March 2, 2026

Prologue in Sermons: March 2


It is a Sin to Judge Others

March 2

(The Teaching of Saint Athanasios, Not to Condemn Everyone Who Sins.)

By Archpriest Victor Guryev

We ought not to judge others, first, because the human heart is deep as the sea, and the inner dispositions of the heart are known to God alone; second, because in judging our neighbor we can almost always be mistaken; and finally, third, because over us all there is one true Judge — God — and we ourselves are not judges, but those under judgment.

Saint Athanasios says:*

“Let us reflect, brethren, on the Lord who says: 'Judge not, that you be not judged.' And again the Apostle teaches us, saying: 'Let him who thinks he stands take heed lest he fall.' And again: 'Take heed to yourself, lest you also be tempted.'

Many have sinned openly, but secretly repented, and received forgiveness and accepted the Holy Spirit. And many of those whom we consider sinners are righteous before God. We have seen their sins, but we do not know that they have repented.

You knew the jester Philemon in Egypt. He was considered a sinner, yet once he accomplished so great a deed that he became equal to the Great Makarios. Therefore, if we see those who sin, let us not condemn them. Sometimes the one whom we condemn may walk ten steps away, and in that short time he may change for the better.

Judas the betrayer on Thursday was with Christ and the Apostles, and the thief was crucified among murderers. Yet on Friday Judas went into outer darkness, while the thief entered paradise with Christ.

Therefore it is not fitting to condemn one who has sinned and thereby seize for oneself the rank of Christ; and he who condemns becomes like the antichrist. But if we ourselves are judged, that is another matter: being innocently condemned, we shall then receive forgiveness of sins from the Lord.

No one, brethren, is without sin — only God alone. Who could have thought that the Lord would forgive such sinners as the harlot, the publican, and King Manasseh, who for fifty-two years served idols and taught all the people of Israel lawlessness? Yet even such a sinner He forgave, and the rest of his time he spent in repentance.

Let us, therefore, brethren, judge ourselves and not others; let us watch ourselves and not others. Is it for us to condemn, when we ourselves are covered from head to foot with the sores of sin, and are ourselves before others worthy of condemnation, punishment, and expulsion from our Father’s house?

Is it for us to condemn, when the sword of God’s justice hangs over our own heads?

Is it for us to condemn, when we who judge others may be ten times or a hundred times worse than they?

No, this is no time for condemnation; rather, in order to escape righteous condemnation at the Judgment of God, we must condemn ourselves and ask for mercy.

Grant me, O Lord, to see my own transgressions and not to judge my brother. Amen.”

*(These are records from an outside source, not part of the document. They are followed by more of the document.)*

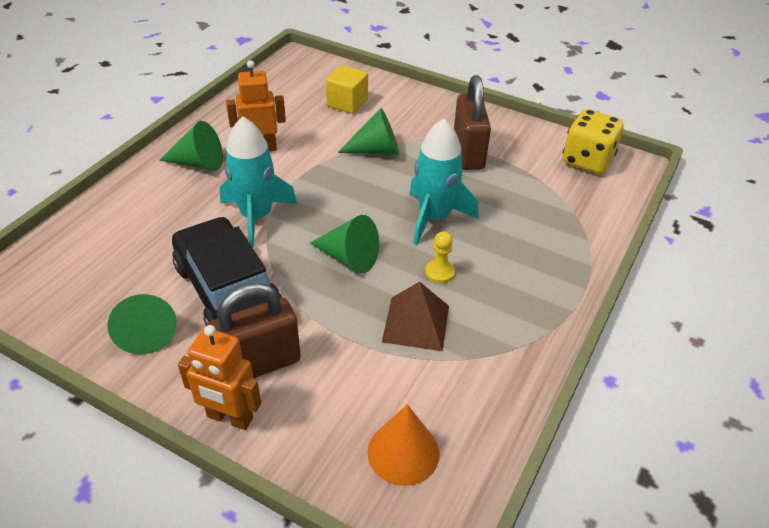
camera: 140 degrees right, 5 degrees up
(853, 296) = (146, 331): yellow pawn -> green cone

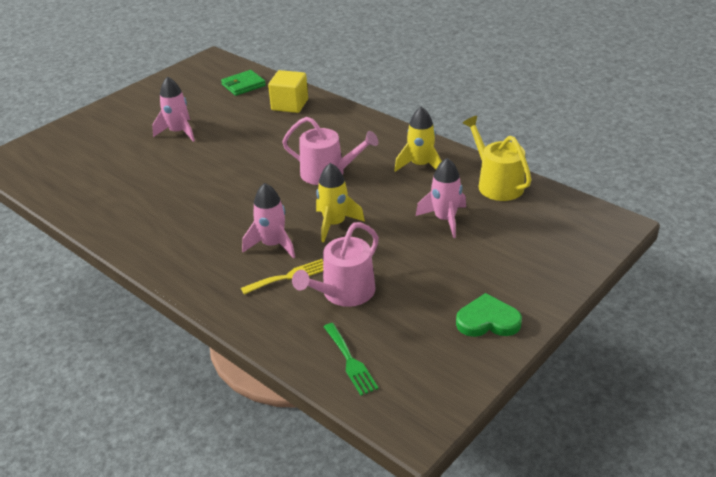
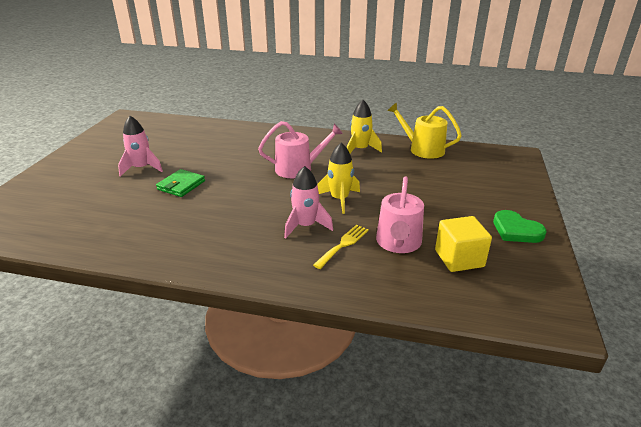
camera: 30 degrees left, 5 degrees down
(243, 85) = (170, 128): green wallet -> green wallet (181, 185)
(290, 105) = (222, 133): yellow cube -> yellow cube (459, 258)
(350, 361) = (458, 290): green fork -> none
(445, 219) = (414, 177): pink rocket -> none
(488, 320) = (516, 230): green heart -> green heart turned 105 degrees counterclockwise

Source: Translated by John Sanidopoulos.


Notes: 

* The passage attributed to Saint Athanasios is not from Athanasios of Alexandria. It is in fact a well-known moral exhortation from the Russian ascetical tradition and is most commonly associated with Tikhon of Zadonsk (1724–1783). The structure, pastoral tone, rhetorical questioning, and concluding prayer — “Grant me, O Lord, to see my own transgressions and not to judge my brother” — are characteristic of Tikhon’s homiletic style and frequently appear in his collected spiritual instructions.

In older Russian devotional collections (especially 19th-century printings), patristic sayings were sometimes introduced with “Святый Афанасий говорит…” (“Saint Athanasios says…”) in a loose or edifying sense rather than as a strict historical citation. Over time, such headings were copied forward as formal attributions.

However:

- The anecdote (from the Apophthegmata) of Philemon the jester (скоморох Филимон) in Egypt,

- The moralistic comparison of Judas and the Good Thief,

- The strongly penitential Russian rhetorical cadence,

- And the concluding prayer identical in form to the Lenten Prayer of Saint Ephraim the Syrian,

all indicate Russian homiletic provenance, not 4th-century Alexandrian patristics.